* About this task
Whenever a picture appears in the records, exclude it, and transcribe everything else exactly.
==== Input records
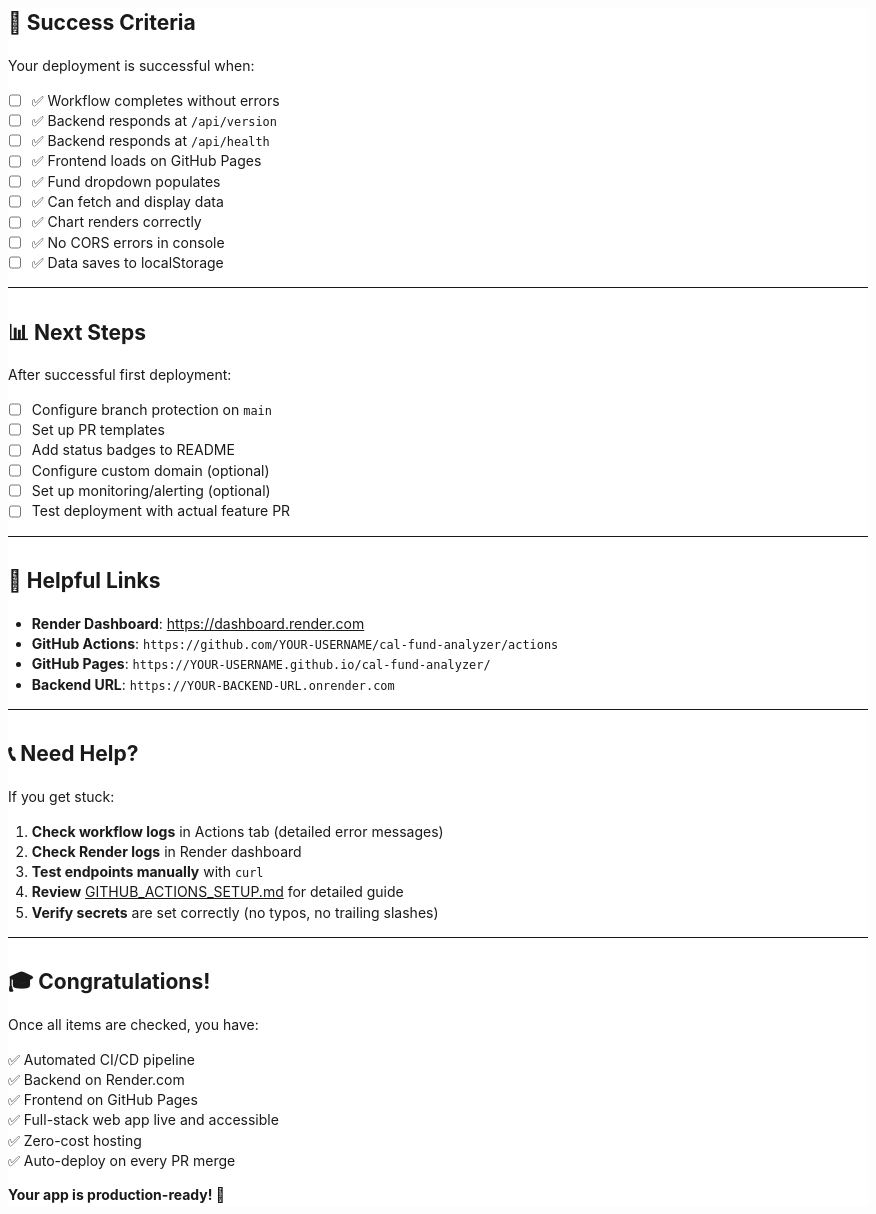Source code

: 
## 🎉 Success Criteria

Your deployment is successful when:

- [ ] ✅ Workflow completes without errors
- [ ] ✅ Backend responds at `/api/version`
- [ ] ✅ Backend responds at `/api/health`
- [ ] ✅ Frontend loads on GitHub Pages
- [ ] ✅ Fund dropdown populates
- [ ] ✅ Can fetch and display data
- [ ] ✅ Chart renders correctly
- [ ] ✅ No CORS errors in console
- [ ] ✅ Data saves to localStorage

---

## 📊 Next Steps

After successful first deployment:

- [ ] Configure branch protection on `main`
- [ ] Set up PR templates
- [ ] Add status badges to README
- [ ] Configure custom domain (optional)
- [ ] Set up monitoring/alerting (optional)
- [ ] Test deployment with actual feature PR

---

## 🔗 Helpful Links

- **Render Dashboard**: https://dashboard.render.com
- **GitHub Actions**: `https://github.com/YOUR-USERNAME/cal-fund-analyzer/actions`
- **GitHub Pages**: `https://YOUR-USERNAME.github.io/cal-fund-analyzer/`
- **Backend URL**: `https://YOUR-BACKEND-URL.onrender.com`

---

## 📞 Need Help?

If you get stuck:

1. **Check workflow logs** in Actions tab (detailed error messages)
2. **Check Render logs** in Render dashboard
3. **Test endpoints manually** with `curl`
4. **Review** [GITHUB_ACTIONS_SETUP.md](GITHUB_ACTIONS_SETUP.md) for detailed guide
5. **Verify secrets** are set correctly (no typos, no trailing slashes)

---

## 🎓 Congratulations!

Once all items are checked, you have:

✅ Automated CI/CD pipeline  
✅ Backend on Render.com  
✅ Frontend on GitHub Pages  
✅ Full-stack web app live and accessible  
✅ Zero-cost hosting  
✅ Auto-deploy on every PR merge  

**Your app is production-ready! 🎉**

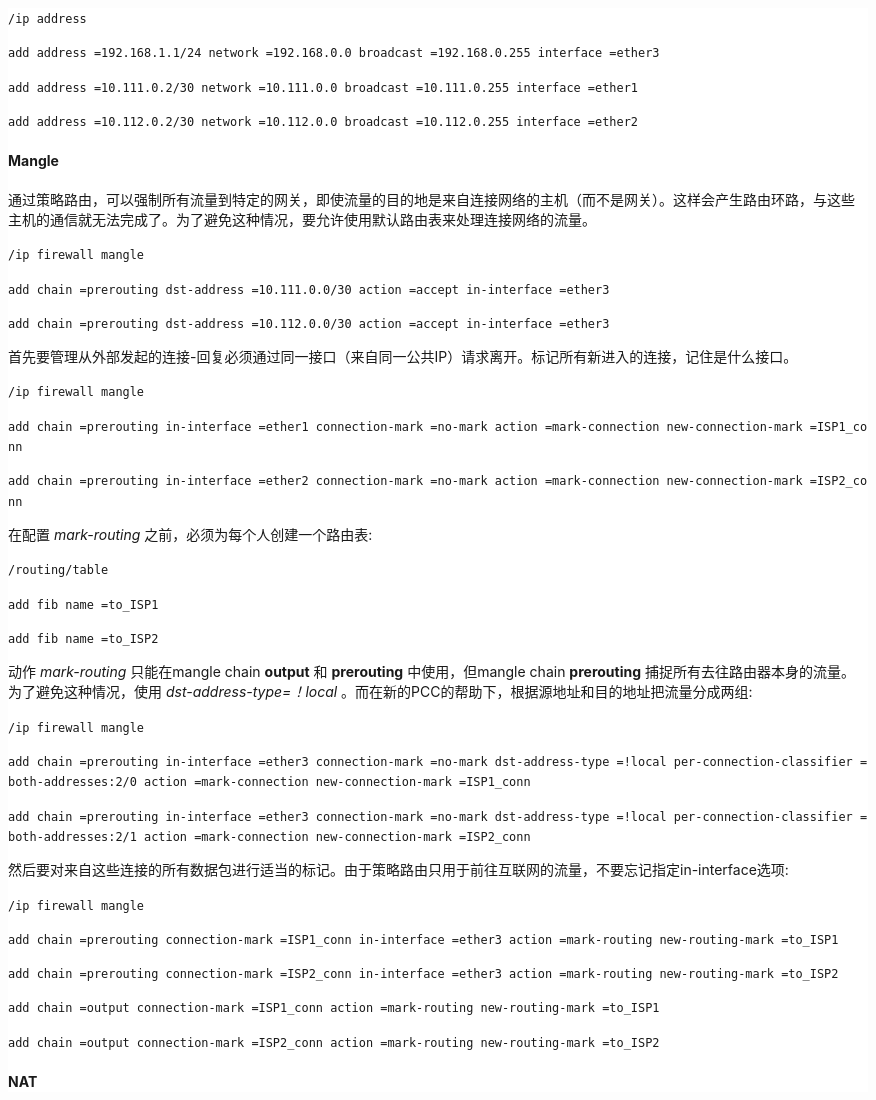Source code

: `/ip address`

`add address =192.168.1.1/24 network =192.168.0.0 broadcast =192.168.0.255 interface =ether3`

`add address =10.111.0.2/30 network =10.111.0.0 broadcast =10.111.0.255 interface =ether1`

`add address =10.112.0.2/30 network =10.112.0.0 broadcast =10.112.0.255 interface =ether2`

#### Mangle

通过策略路由，可以强制所有流量到特定的网关，即使流量的目的地是来自连接网络的主机（而不是网关）。这样会产生路由环路，与这些主机的通信就无法完成了。为了避免这种情况，要允许使用默认路由表来处理连接网络的流量。

`/ip firewall mangle`

`add chain =prerouting dst-address =10.111.0.0/30 action =accept in-interface =ether3`

`add chain =prerouting dst-address =10.112.0.0/30 action =accept in-interface =ether3`

首先要管理从外部发起的连接-回复必须通过同一接口（来自同一公共IP）请求离开。标记所有新进入的连接，记住是什么接口。

`/ip firewall mangle`

`add chain =prerouting in-interface =ether1 connection-mark =no-mark action =mark-connection new-connection-mark =ISP1_conn`

`add chain =prerouting in-interface =ether2 connection-mark =no-mark action =mark-connection new-connection-mark =ISP2_conn`

在配置 _mark-routing_ 之前，必须为每个人创建一个路由表:

`/routing/table`

`add fib name =to_ISP1`

`add fib name =to_ISP2`

动作 _mark-routing_ 只能在mangle chain **output** 和 **prerouting** 中使用，但mangle chain **prerouting** 捕捉所有去往路由器本身的流量。为了避免这种情况，使用 _dst-address-type=！local_ 。而在新的PCC的帮助下，根据源地址和目的地址把流量分成两组:

`/ip firewall mangle`

`add chain =prerouting in-interface =ether3 connection-mark =no-mark dst-address-type =!local per-connection-classifier =both-addresses:2/0 action =mark-connection new-connection-mark =ISP1_conn`

`add chain =prerouting in-interface =ether3 connection-mark =no-mark dst-address-type =!local per-connection-classifier =both-addresses:2/1 action =mark-connection new-connection-mark =ISP2_conn`

然后要对来自这些连接的所有数据包进行适当的标记。由于策略路由只用于前往互联网的流量，不要忘记指定in-interface选项:

`/ip firewall mangle`

`add chain =prerouting connection-mark =ISP1_conn in-interface =ether3 action =mark-routing new-routing-mark =to_ISP1`

`add chain =prerouting connection-mark =ISP2_conn in-interface =ether3 action =mark-routing new-routing-mark =to_ISP2`

`add chain =output connection-mark =ISP1_conn action =mark-routing new-routing-mark =to_ISP1`

`add chain =output connection-mark =ISP2_conn action =mark-routing new-routing-mark =to_ISP2`

#### NAT

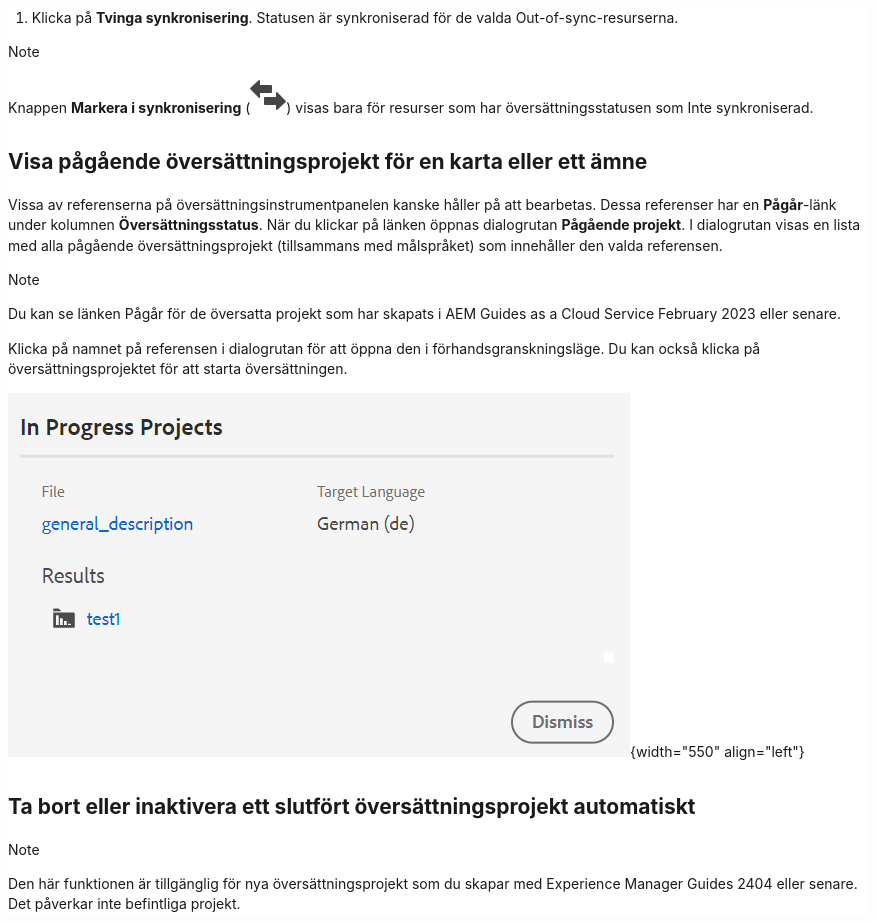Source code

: 1. Klicka på **Tvinga synkronisering**. Statusen är synkroniserad för de valda Out-of-sync-resurserna.

>[!NOTE]
>
> Knappen **Markera i synkronisering** \(![](images/translation-mark-in-sync-icon.svg)\) visas bara för resurser som har översättningsstatusen som Inte synkroniserad.

## Visa pågående översättningsprojekt för en karta eller ett ämne

Vissa av referenserna på översättningsinstrumentpanelen kanske håller på att bearbetas. Dessa referenser har en **Pågår**-länk under kolumnen **Översättningsstatus**. När du klickar på länken öppnas dialogrutan **Pågående projekt**. I dialogrutan visas en lista med alla pågående översättningsprojekt \(tillsammans med målspråket\) som innehåller den valda referensen.

>[!NOTE]
>
> Du kan se länken Pågår för de översatta projekt som har skapats i AEM Guides as a Cloud Service February 2023 eller senare.

Klicka på namnet på referensen i dialogrutan för att öppna den i förhandsgranskningsläge. Du kan också klicka på översättningsprojektet för att starta översättningen.

![](images/translation-in-progress.png){width="550" align="left"}


## Ta bort eller inaktivera ett slutfört översättningsprojekt automatiskt

>[!NOTE]
> 
>Den här funktionen är tillgänglig för nya översättningsprojekt som du skapar med Experience Manager Guides 2404 eller senare.  Det påverkar inte befintliga projekt.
========
* Output of the task
Source code

: 
## 🎉 Success Criteria

Your deployment is successful when:

- [ ] ✅ Workflow completes without errors
- [ ] ✅ Backend responds at `/api/version`
- [ ] ✅ Backend responds at `/api/health`
- [ ] ✅ Frontend loads on GitHub Pages
- [ ] ✅ Fund dropdown populates
- [ ] ✅ Can fetch and display data
- [ ] ✅ Chart renders correctly
- [ ] ✅ No CORS errors in console
- [ ] ✅ Data saves to localStorage

---

## 📊 Next Steps

After successful first deployment:

- [ ] Configure branch protection on `main`
- [ ] Set up PR templates
- [ ] Add status badges to README
- [ ] Configure custom domain (optional)
- [ ] Set up monitoring/alerting (optional)
- [ ] Test deployment with actual feature PR

---

## 🔗 Helpful Links

- **Render Dashboard**: https://dashboard.render.com
- **GitHub Actions**: `https://github.com/YOUR-USERNAME/cal-fund-analyzer/actions`
- **GitHub Pages**: `https://YOUR-USERNAME.github.io/cal-fund-analyzer/`
- **Backend URL**: `https://YOUR-BACKEND-URL.onrender.com`

---

## 📞 Need Help?

If you get stuck:

1. **Check workflow logs** in Actions tab (detailed error messages)
2. **Check Render logs** in Render dashboard
3. **Test endpoints manually** with `curl`
4. **Review** [GITHUB_ACTIONS_SETUP.md](GITHUB_ACTIONS_SETUP.md) for detailed guide
5. **Verify secrets** are set correctly (no typos, no trailing slashes)

---

## 🎓 Congratulations!

Once all items are checked, you have:

✅ Automated CI/CD pipeline  
✅ Backend on Render.com  
✅ Frontend on GitHub Pages  
✅ Full-stack web app live and accessible  
✅ Zero-cost hosting  
✅ Auto-deploy on every PR merge  

**Your app is production-ready! 🎉**

Source code

: `/ip address`

`add address =192.168.1.1/24 network =192.168.0.0 broadcast =192.168.0.255 interface =ether3`

`add address =10.111.0.2/30 network =10.111.0.0 broadcast =10.111.0.255 interface =ether1`

`add address =10.112.0.2/30 network =10.112.0.0 broadcast =10.112.0.255 interface =ether2`

#### Mangle

通过策略路由，可以强制所有流量到特定的网关，即使流量的目的地是来自连接网络的主机（而不是网关）。这样会产生路由环路，与这些主机的通信就无法完成了。为了避免这种情况，要允许使用默认路由表来处理连接网络的流量。

`/ip firewall mangle`

`add chain =prerouting dst-address =10.111.0.0/30 action =accept in-interface =ether3`

`add chain =prerouting dst-address =10.112.0.0/30 action =accept in-interface =ether3`

首先要管理从外部发起的连接-回复必须通过同一接口（来自同一公共IP）请求离开。标记所有新进入的连接，记住是什么接口。

`/ip firewall mangle`

`add chain =prerouting in-interface =ether1 connection-mark =no-mark action =mark-connection new-connection-mark =ISP1_conn`

`add chain =prerouting in-interface =ether2 connection-mark =no-mark action =mark-connection new-connection-mark =ISP2_conn`

在配置 _mark-routing_ 之前，必须为每个人创建一个路由表:

`/routing/table`

`add fib name =to_ISP1`

`add fib name =to_ISP2`

动作 _mark-routing_ 只能在mangle chain **output** 和 **prerouting** 中使用，但mangle chain **prerouting** 捕捉所有去往路由器本身的流量。为了避免这种情况，使用 _dst-address-type=！local_ 。而在新的PCC的帮助下，根据源地址和目的地址把流量分成两组:

`/ip firewall mangle`

`add chain =prerouting in-interface =ether3 connection-mark =no-mark dst-address-type =!local per-connection-classifier =both-addresses:2/0 action =mark-connection new-connection-mark =ISP1_conn`

`add chain =prerouting in-interface =ether3 connection-mark =no-mark dst-address-type =!local per-connection-classifier =both-addresses:2/1 action =mark-connection new-connection-mark =ISP2_conn`

然后要对来自这些连接的所有数据包进行适当的标记。由于策略路由只用于前往互联网的流量，不要忘记指定in-interface选项:

`/ip firewall mangle`

`add chain =prerouting connection-mark =ISP1_conn in-interface =ether3 action =mark-routing new-routing-mark =to_ISP1`

`add chain =prerouting connection-mark =ISP2_conn in-interface =ether3 action =mark-routing new-routing-mark =to_ISP2`

`add chain =output connection-mark =ISP1_conn action =mark-routing new-routing-mark =to_ISP1`

`add chain =output connection-mark =ISP2_conn action =mark-routing new-routing-mark =to_ISP2`

#### NAT

Source code

: 1. Klicka på **Tvinga synkronisering**. Statusen är synkroniserad för de valda Out-of-sync-resurserna.

>[!NOTE]
>
> Knappen **Markera i synkronisering** \(![](images/translation-mark-in-sync-icon.svg)\) visas bara för resurser som har översättningsstatusen som Inte synkroniserad.

## Visa pågående översättningsprojekt för en karta eller ett ämne

Vissa av referenserna på översättningsinstrumentpanelen kanske håller på att bearbetas. Dessa referenser har en **Pågår**-länk under kolumnen **Översättningsstatus**. När du klickar på länken öppnas dialogrutan **Pågående projekt**. I dialogrutan visas en lista med alla pågående översättningsprojekt \(tillsammans med målspråket\) som innehåller den valda referensen.

>[!NOTE]
>
> Du kan se länken Pågår för de översatta projekt som har skapats i AEM Guides as a Cloud Service February 2023 eller senare.

Klicka på namnet på referensen i dialogrutan för att öppna den i förhandsgranskningsläge. Du kan också klicka på översättningsprojektet för att starta översättningen.

![](images/translation-in-progress.png){width="550" align="left"}


## Ta bort eller inaktivera ett slutfört översättningsprojekt automatiskt

>[!NOTE]
> 
>Den här funktionen är tillgänglig för nya översättningsprojekt som du skapar med Experience Manager Guides 2404 eller senare.  Det påverkar inte befintliga projekt.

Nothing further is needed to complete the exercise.